Mechanism ID’ed for Prostate Cancer Metastasis

Investigators with the Medical University of Vienna identified specific protein changes that drive metastasis in some prostate cancers. Approximately 20% of prostate cancers are caused by incurable metastatic prostate cancer. They analyzed the role of the protein KMT2C in prostate cancer. The gene acts as a cellular regulator, but if it loses this ability due to cancer-related mutations, it encourages the proliferation of the cancer gene MYC, which drives cancer cell division. KMT2C mutations can be measured with a blood test, which may be used for the early diagnosis of aggressive cancer progression. They believe that MYC inhibitors may also be a new approach to preventing metastatic prostate cancer and other types of metastatic cancers.

Neuron Degeneration Makes Alzheimer’s Patients Sleepy

Lethargy and drowsiness are common symptoms in Alzheimer’s patients, and the general assumption has been it’s related to lack of sleep. But new research out of the University of California, San Francisco found that degeneration of a type of neuron that keeps people awake is the cause of this sleepiness. They further confirmed that the tau protein, one of two proteins that accumulate abnormally in the brains of Alzheimer’s patients (the other being amyloid), causes that neurodegeneration.
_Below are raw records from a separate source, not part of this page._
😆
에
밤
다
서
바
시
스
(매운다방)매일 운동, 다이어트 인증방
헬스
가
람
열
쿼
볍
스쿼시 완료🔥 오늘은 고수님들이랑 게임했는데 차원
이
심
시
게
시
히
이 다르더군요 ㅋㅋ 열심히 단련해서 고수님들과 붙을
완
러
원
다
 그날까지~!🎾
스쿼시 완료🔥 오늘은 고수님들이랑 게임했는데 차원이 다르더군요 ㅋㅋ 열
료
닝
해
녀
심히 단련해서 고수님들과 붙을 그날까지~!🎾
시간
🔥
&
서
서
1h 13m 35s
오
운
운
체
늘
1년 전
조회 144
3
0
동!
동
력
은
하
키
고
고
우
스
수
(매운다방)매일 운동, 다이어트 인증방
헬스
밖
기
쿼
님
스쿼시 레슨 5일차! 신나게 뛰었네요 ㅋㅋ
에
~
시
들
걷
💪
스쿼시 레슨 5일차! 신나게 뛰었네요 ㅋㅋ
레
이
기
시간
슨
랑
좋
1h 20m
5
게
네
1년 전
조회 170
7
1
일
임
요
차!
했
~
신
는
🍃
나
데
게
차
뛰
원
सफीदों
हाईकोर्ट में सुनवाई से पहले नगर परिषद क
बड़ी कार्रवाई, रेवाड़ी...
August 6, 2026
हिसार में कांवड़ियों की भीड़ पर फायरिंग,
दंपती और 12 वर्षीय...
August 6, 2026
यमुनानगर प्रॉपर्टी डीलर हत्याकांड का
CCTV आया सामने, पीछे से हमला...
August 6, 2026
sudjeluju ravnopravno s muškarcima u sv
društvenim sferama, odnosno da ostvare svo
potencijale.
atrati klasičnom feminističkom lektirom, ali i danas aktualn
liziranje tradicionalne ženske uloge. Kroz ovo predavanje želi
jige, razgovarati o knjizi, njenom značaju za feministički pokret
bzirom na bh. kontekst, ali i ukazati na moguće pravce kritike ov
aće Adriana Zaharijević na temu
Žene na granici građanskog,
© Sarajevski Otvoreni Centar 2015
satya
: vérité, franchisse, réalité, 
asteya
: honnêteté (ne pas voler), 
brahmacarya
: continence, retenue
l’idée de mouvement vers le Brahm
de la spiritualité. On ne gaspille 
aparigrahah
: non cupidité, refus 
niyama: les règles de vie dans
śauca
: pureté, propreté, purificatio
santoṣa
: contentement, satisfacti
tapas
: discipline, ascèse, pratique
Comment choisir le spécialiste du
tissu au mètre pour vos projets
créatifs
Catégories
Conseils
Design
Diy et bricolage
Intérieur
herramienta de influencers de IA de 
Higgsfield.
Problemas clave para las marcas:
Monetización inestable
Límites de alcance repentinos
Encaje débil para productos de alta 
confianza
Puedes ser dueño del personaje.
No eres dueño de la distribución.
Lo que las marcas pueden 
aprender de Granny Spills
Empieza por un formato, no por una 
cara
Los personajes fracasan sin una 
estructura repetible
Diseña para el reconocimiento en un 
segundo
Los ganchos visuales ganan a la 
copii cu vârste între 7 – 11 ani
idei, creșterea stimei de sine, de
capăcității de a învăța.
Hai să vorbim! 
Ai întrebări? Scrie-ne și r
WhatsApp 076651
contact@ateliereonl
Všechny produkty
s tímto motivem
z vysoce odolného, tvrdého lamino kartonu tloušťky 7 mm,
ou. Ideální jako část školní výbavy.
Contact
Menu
The research was conducted on patients at UCSF’s Memory and Aging Center who volunteered to have a sleep monitored with EEG and then donated their brains after their deaths. Just the opposite is found to happen in patients with other neurodegenerative diseases, for example, progressive supranuclear palsy (PSP). Those patients have damage to the neurons that make them feel tired; as a result, they can’t sleep and become sleep deprived.

HIV Drug Stabilizes Metastatic Colorectal Cancer

Investigators with Massachusetts General Hospital conducted clinical research that demonstrated that lamivudine, an HIV drug, stopped progression in 25% of patients with fourth-line metastatic colorectal cancer. The clinical trial evaluated 32 patients with advanced metastatic colon cancer whose disease progressed after four lines of cancer treatments. In the patients receiving the standard HIV-approved dose of lamivudine, they saw signs of disease stability, and after adjusting the dose up four-fold, the drug at that dose was highly tolerated. Of the 32 patients, 9, or 28% had disease stability or mixed response. The next approach is to see how HAART, or highly active antiretroviral therapy – a standard three-drug HIV regimen – can work against colorectal cancer. Although all the details haven’t been worked out, they noted that 50% of these tumors’ DNA was made up of repetitive elements. They kick out very high levels of RNA, which replicate in a viral-like life cycle. The antiviral appears to interfere with that life cycle.

COVID-19 Infection Immunity Largely the Same as by Vaccination

Researchers at St. Jude Children’s Research Hospital studied how vaccination against COVID-19 compared to infection with the disease. The data confirmed that immunity to infection is about the same as that from the vaccines because both create similar T-cell responses. However, in people with natural COVID-19 infection, vaccination expanded T-cell memory and immune activation.

“If you’ve been infected, the vaccines still activate and expand your immune response in ways that can be protective,” said co-corresponding author Paul Thomas, PhD., St. Jude Department of Immunology. “If you’ve been vaccinated and then get infected, the vaccine still helps protect you. Very importantly, it doesn’t limit your ability to develop new immune responses to the strains that you’re infected with. The type of immunity on the T-cell side that the vaccine gives you look very similar to, and in some ways superior to, the response that you get from infection.”